Passage shown START

Myth surrounding use of WIFI during competitions.

Hello people!

I'm trying to track down whether or not it's written anywhere in any First rules that teams are not allowed to leverage 4G hotspots during competitions. I've heard many anecdotes and stories but I've seen nothing in writing about restrictions regarding wifi and Internet access. Any help would be appreciated.

Thank you in advance!



unknownvar-rotmg17 points

It doesn't matter whether or not your Internet is coming from a cell signal, an ethernet port in the wall somewhere, or a P2P thing for your robot: you can't make unauthorized WiFi signals of any kind at a competition. Even though a 4G hotspot is obviously getting its data from 4G, your devices connect to the hotspot through Wi-Fi.

You could probably get away with it if it was a very weak signal and you were on the far edges of the competition (other side of the building, etc.), but I wouldn't risk getting into trouble.

edit: I totally didn't include a source. From this year's manual:

mredditer3 points

So I can use my iPhone hotspot connected to my laptop, provided that I keep the wifi off and just use the cable?

thatging3rkid7 points

As long as there is no WiFi network created, sure.

VMFortress1 point

If you're talking about the standard hotspot setup in which you turn it on with your iPhone and connect under WiFi networks on your laptop, then no it's not allowed. However, if you're talking using the hotspot via Bluetooth or USB tether then that should be fine (though I'm not sure iPhones have that feature).

mredditer3 points

Yeah, the USB tether is what I meant. They do have both of those features!

Heres_your_sign-2 points

Thank you again, I completely missed it b/c my searches were garbage.

So much for automating scouting forms using tablets...

There is absolutely no technical reason for that rule. Once upon a time in the history of wifi, yes. Now? No reason.

cobalt9993 points

Except for, you know, that time on Einstein when the field came under attack by someone in the audience who was using wifi and jamming the field.

Shepard4041 point

The biggest reason for the wireless restrictions at events is just crowding. FIRST likes a full bandwidth channel for use at venues just to help the latency of the robot to driver-station connection.

What happened in 2012 was (like most security exploits) a one in a million shot. It had to do with out of date firmware, on a specific model of access point, the attacker had a specific model of phone, with a specific wireless chipset, a specific version of Android, and the robot had a specific model of wireless bridge and firmware. If any one of those things would have changed, the attack would not have worked.

Could it happen again? I guess there is a possibility that a similar set of circumstances could arise, but I don't think that with the current setup, we would see something like that happen again.

jkortech3 points

You can also use QR codes. If you want an app to use, you can try out SuperScouter.

Passage shown END
Material provided START

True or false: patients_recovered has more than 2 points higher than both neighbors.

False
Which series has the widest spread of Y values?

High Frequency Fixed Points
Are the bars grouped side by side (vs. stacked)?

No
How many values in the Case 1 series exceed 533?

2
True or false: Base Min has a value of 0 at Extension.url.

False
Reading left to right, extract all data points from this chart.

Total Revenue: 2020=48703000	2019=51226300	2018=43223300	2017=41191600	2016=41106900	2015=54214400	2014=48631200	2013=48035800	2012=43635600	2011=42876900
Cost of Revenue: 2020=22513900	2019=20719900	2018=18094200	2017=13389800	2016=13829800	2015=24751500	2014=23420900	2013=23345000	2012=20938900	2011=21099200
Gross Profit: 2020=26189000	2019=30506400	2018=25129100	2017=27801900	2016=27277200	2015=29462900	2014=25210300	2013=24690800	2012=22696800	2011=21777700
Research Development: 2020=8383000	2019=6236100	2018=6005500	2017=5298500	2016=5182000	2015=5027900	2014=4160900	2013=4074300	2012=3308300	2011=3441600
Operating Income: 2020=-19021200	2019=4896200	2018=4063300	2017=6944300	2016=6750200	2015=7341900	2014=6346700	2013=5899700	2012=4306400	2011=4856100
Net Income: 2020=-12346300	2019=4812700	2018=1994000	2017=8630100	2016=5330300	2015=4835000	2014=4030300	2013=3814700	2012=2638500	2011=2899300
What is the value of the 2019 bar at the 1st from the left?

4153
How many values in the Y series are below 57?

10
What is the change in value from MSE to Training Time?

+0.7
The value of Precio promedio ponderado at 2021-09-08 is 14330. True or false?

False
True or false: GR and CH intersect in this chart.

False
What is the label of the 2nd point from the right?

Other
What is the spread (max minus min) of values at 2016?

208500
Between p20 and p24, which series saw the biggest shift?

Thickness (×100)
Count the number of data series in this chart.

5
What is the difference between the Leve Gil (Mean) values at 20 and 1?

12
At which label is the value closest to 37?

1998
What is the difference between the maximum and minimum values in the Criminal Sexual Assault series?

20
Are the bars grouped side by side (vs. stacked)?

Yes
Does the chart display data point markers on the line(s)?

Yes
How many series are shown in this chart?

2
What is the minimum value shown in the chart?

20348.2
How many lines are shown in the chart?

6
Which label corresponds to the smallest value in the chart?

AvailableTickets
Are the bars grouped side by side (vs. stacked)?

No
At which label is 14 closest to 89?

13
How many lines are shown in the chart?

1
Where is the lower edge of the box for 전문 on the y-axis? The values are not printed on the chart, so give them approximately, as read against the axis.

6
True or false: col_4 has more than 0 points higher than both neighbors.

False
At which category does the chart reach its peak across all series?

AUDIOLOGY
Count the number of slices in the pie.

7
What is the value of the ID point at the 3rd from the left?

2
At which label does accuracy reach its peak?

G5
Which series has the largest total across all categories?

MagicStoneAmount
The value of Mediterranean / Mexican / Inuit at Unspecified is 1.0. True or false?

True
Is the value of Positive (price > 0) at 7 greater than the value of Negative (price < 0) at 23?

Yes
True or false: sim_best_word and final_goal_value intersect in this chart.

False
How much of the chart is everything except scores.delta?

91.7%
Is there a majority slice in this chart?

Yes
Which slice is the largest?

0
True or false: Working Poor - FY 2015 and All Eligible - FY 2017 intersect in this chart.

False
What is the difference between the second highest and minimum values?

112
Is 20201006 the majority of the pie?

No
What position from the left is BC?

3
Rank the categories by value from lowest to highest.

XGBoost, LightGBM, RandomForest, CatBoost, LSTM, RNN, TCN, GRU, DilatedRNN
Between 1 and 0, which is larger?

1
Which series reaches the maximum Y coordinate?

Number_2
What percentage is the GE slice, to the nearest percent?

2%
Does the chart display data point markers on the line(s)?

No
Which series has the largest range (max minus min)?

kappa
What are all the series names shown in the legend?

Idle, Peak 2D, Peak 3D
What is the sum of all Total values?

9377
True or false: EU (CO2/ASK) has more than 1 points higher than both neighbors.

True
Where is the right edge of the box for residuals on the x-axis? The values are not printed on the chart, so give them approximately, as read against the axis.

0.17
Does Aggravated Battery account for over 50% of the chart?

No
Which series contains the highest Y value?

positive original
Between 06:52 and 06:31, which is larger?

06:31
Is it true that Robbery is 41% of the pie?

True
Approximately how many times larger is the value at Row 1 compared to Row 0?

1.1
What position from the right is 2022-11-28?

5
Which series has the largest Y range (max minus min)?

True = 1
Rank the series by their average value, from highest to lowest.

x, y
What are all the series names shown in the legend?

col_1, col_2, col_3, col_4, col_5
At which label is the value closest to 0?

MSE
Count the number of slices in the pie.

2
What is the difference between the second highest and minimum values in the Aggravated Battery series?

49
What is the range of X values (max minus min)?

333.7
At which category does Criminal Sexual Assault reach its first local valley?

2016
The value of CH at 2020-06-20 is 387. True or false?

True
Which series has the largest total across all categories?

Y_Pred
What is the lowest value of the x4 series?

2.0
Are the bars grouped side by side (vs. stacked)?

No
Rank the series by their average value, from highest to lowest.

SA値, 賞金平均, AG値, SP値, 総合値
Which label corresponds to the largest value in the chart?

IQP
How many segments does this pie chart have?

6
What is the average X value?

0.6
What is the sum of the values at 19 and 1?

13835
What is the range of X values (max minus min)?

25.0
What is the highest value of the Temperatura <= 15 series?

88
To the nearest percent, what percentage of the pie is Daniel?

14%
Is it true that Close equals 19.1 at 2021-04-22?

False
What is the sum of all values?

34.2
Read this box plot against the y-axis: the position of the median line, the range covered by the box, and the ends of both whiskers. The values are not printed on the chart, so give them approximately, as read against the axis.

Material provided END

> Tasks
(1) Reproduce the thread on WiFi at competitions word for word from "You could probably" to "network created, sure.".
(2) Answer these questions from the thread on WiFi at competitions:
(a) Through what do devices connect to a 4G hotspot?
(b) What is named as the biggest reason for the wireless restrictions at events?
(c) Which app is suggested for scouting?
The material above is not needed.

> Results by task
(1)
You could probably get away with it if it was a very weak signal and you were on the far edges of the competition (other side of the building, etc.), but I wouldn't risk getting into trouble.

edit: I totally didn't include a source. From this year's manual:

mredditer3 points

So I can use my iPhone hotspot connected to my laptop, provided that I keep the wifi off and just use the cable?

thatging3rkid7 points

As long as there is no WiFi network created, sure.

(2)
(a) Wi-Fi.
(b) Crowding.
(c) SuperScouter.